:: SELECTED TEXT ::

Most of Labour's policy prescriptions followed from this analysis. The era of Keynesian demand management, linked to state direction of economic enterprise, was over. A different relationship of government to business had to be established, recognising the vital role of enterprise in wealth creation and the limits of state power. No country, however large and powerful, could control that marketplace: hence the "prawn cocktail offensive" that Labour launched in the mid-1990s to woo the City of London.

The expansion of the service economy went hand in hand with the shrinking of the working class, once the bastion of Labour support. Henceforth, to win elections, a left-of-centre party had to reach a much wider set of voters, including those who had never endorsed it in the past. Labour could no longer represent sectional class interests alone. In Tony Blair - not a Labour tribalist by any description - the party seemed to have found the perfect leader to help it further this aim.

Labour's policies evolved during its years in government. However, some core ideas remained the same. Economic prosperity, in a global­ised marketplace, had to take primacy as the precondition of effective social policy. An increasingly prosperous economy would generate the resources to fund public investment, dispensing with the need to raise taxes. Labour sought to break away from its previous predilection for tax-and-spend. "Prudence" was Gordon Brown's watchword as chancellor. Prudent economic management was essential if welfare spending was to rise and social justice to be enhanced.

Here, Labour had to struggle with the disastrous legacy of the Thatcher years. Inequality had increased more steeply in the UK during those years than in any industrial country except for New Zealand (which had also followed Thatcher-style policies). The welfare system was run-down, so investment in public services, coupled with reforms designed to make them more flexible and more responsive to the needs of their users, became a guiding principle. Labour was to be the party not of the big state, but of the intelligent state.

:: DIRECTIVE A ::
Name every person mentioned in the passage on Labour's policies.
:: DIRECTIVE B ::
Please extract the stretch of the passage on Labour's policies from "Most of Labour's" through "City of London.".

[Collected data]
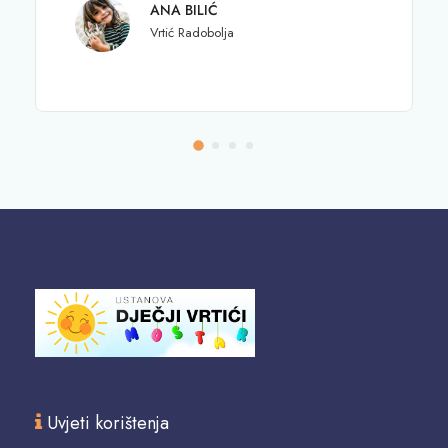
ANA BILIĆ
Vrtić Radobolja
Uvjeti korištenja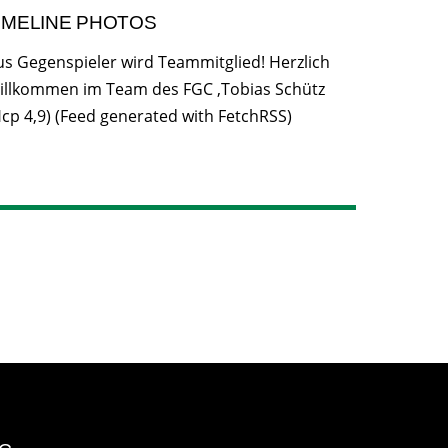
IMELINE PHOTOS
us Gegenspieler wird Teammitglied! Herzlich
illkommen im Team des FGC ,Tobias Schütz
Hcp 4,9) (Feed generated with FetchRSS)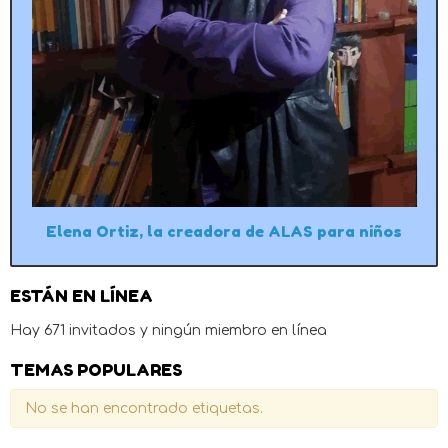
Elena Ortiz, la creadora de ALAS para niños
ESTÁN EN LÍNEA
Hay 671 invitados y ningún miembro en línea
TEMAS POPULARES
No se han encontrado etiquetas.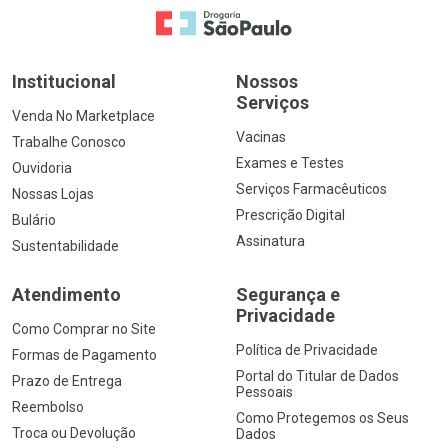
Ir para a Home
Institucional
Nossos
Serviços
Venda No Marketplace
Vacinas
Trabalhe Conosco
Exames e Testes
Ouvidoria
Serviços Farmacêuticos
Nossas Lojas
Prescrição Digital
Bulário
Assinatura
Sustentabilidade
Atendimento
Segurança e
Privacidade
Como Comprar no Site
Política de Privacidade
Formas de Pagamento
Portal do Titular de Dados
Prazo de Entrega
Pessoais
Reembolso
Como Protegemos os Seus
Troca ou Devolução
Dados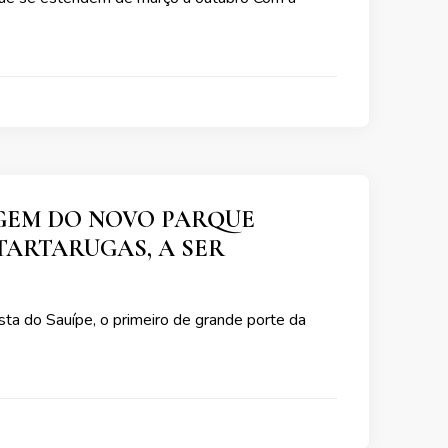
AGEM DO NOVO PARQUE
TARTARUGAS, A SER
ta do Sauípe, o primeiro de grande porte da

:: YOUR SOLUTION A ::
Tony Blair
Gordon Brown
Thatcher

:: YOUR SOLUTION B ::
Most of Labour's policy prescriptions followed from this analysis. The era of Keynesian demand management, linked to state direction of economic enterprise, was over. A different relationship of government to business had to be established, recognising the vital role of enterprise in wealth creation and the limits of state power. No country, however large and powerful, could control that marketplace: hence the "prawn cocktail offensive" that Labour launched in the mid-1990s to woo the City of London.